Der Milde Schwefel-Milchling ist ein eher unscheinbarer, kleinerer Pilz, der vor allem in feuchten Wäldern und Mooren vorkommt. Sein Hut zeigt warme, ocker- bis rotbraune Töne und ist oft leicht runzelig. Das entscheidende Merkmal ist seine Milch: Sie ist im frischen Zustand weiß, verfärbt sich aber beim Eintrocknen an der Luft – besonders deutlich auf einem weißen Papiertaschentuch – innerhalb kurzer Zeit schwefelgelb. Trotz seines Namens ist er geschmacklich nicht völlig mild, sondern weist oft eine leicht bittere oder kratzende Note im Abgang auf.

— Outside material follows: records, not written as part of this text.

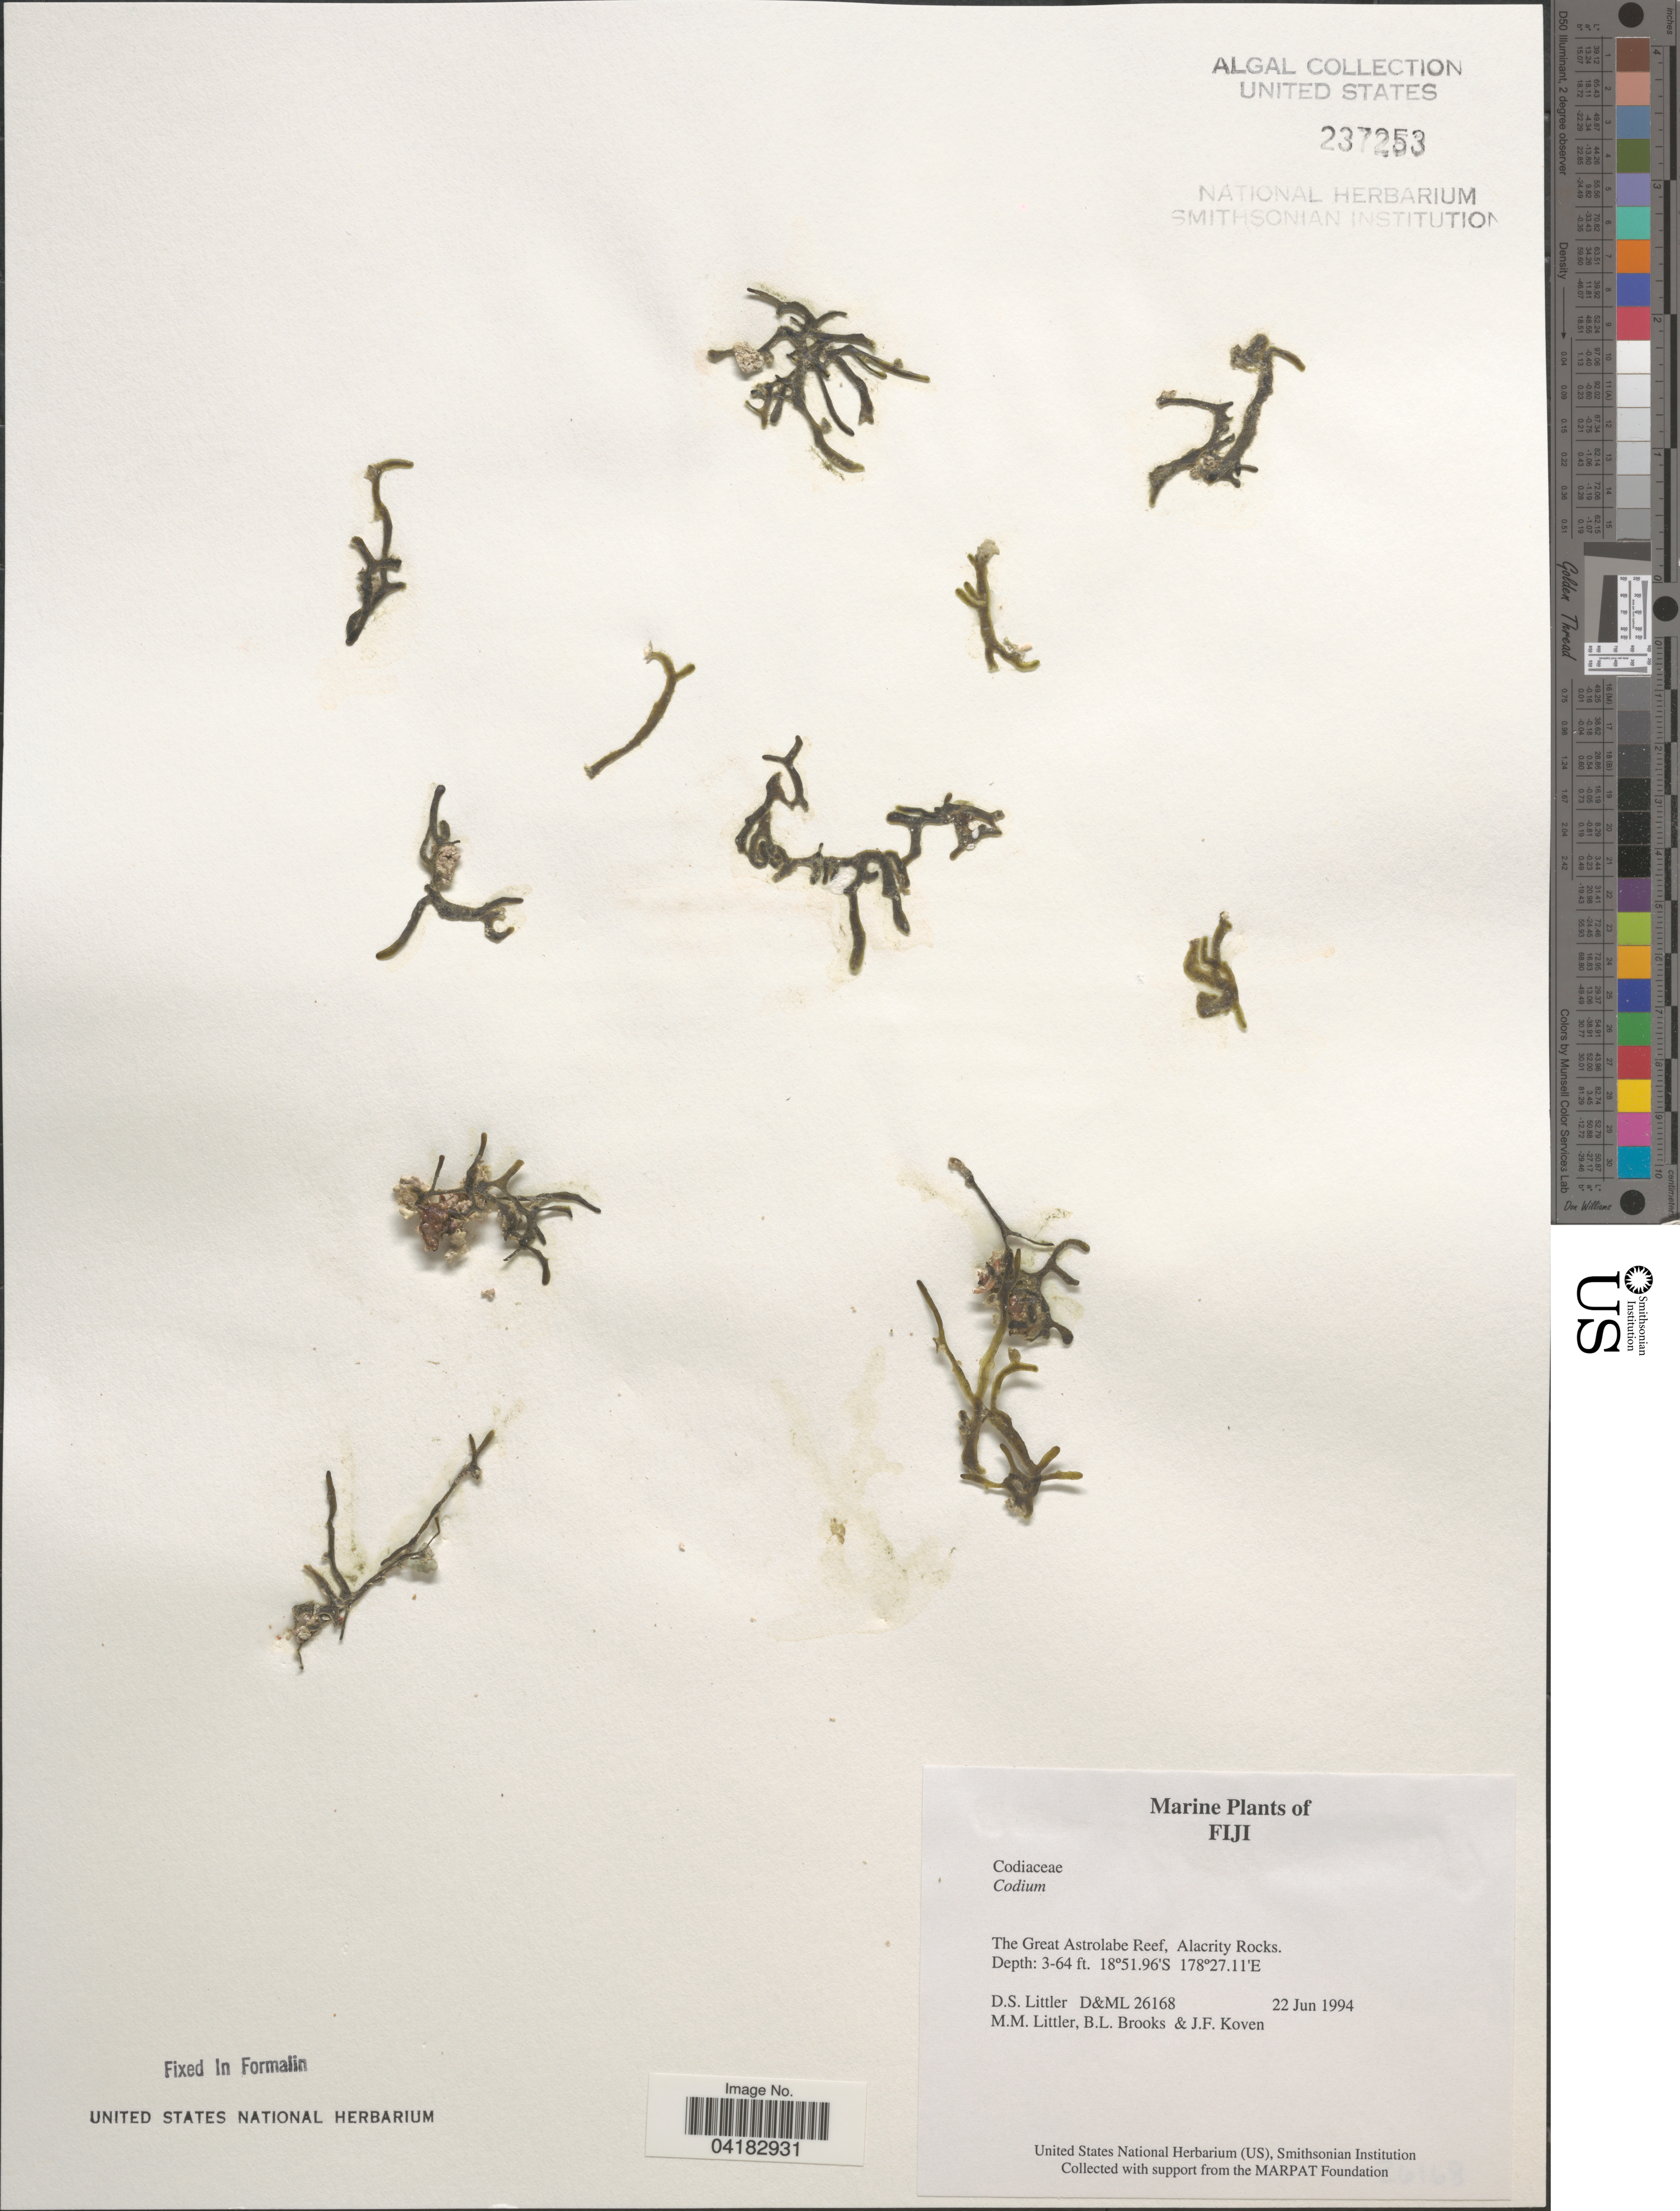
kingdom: Plantae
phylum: Chlorophyta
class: Ulvophyceae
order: Bryopsidales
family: Codiaceae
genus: Codium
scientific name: Codium sp.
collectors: D. S. Littler, B. Brooks & J. Koven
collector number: D&ML26168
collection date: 1994-06-22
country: Fiji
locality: The Great Astrolabe Reef, Alacrity Rocks.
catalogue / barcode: US 237253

🍳 Vorbereitung & Verwendung: Ungenießbar
Der Milde Schwefel-Milchling besitzt keinen Speisewert. Er ist zwar nicht giftig, aber aufgrund seiner geringen Größe, des dünnen Fleisches und des oft unangenehm bitteren oder leicht scharfen Nachgeschmacks für die Küche unbedeutend.
🍂 Ökologie & Standort:
Er wächst als Mykorrhizapilz auf sauren, feuchten bis nassen Böden. Besonders häufig findet man ihn bei Birken, Erlen und Fichten. Er ist ein typischer Bewohner von Moorrändern, Bruchwäldern oder torfmoosreichen Waldstellen.
🔬 Bestimmungs-Tipp: Der Taschentuch-Test
Um die gelbe Verfärbung der Milch sicher nachzuweisen, lassen Sie einen Tropfen der weißen Milch auf ein weißes Papiertaschentuch fallen. Nach etwa ein bis zwei Minuten färbt sich der Fleck deutlich schwefelgelb. Achten Sie auch auf den Hutrand, der im Alter oft leicht gekerbt oder gefurcht erscheint.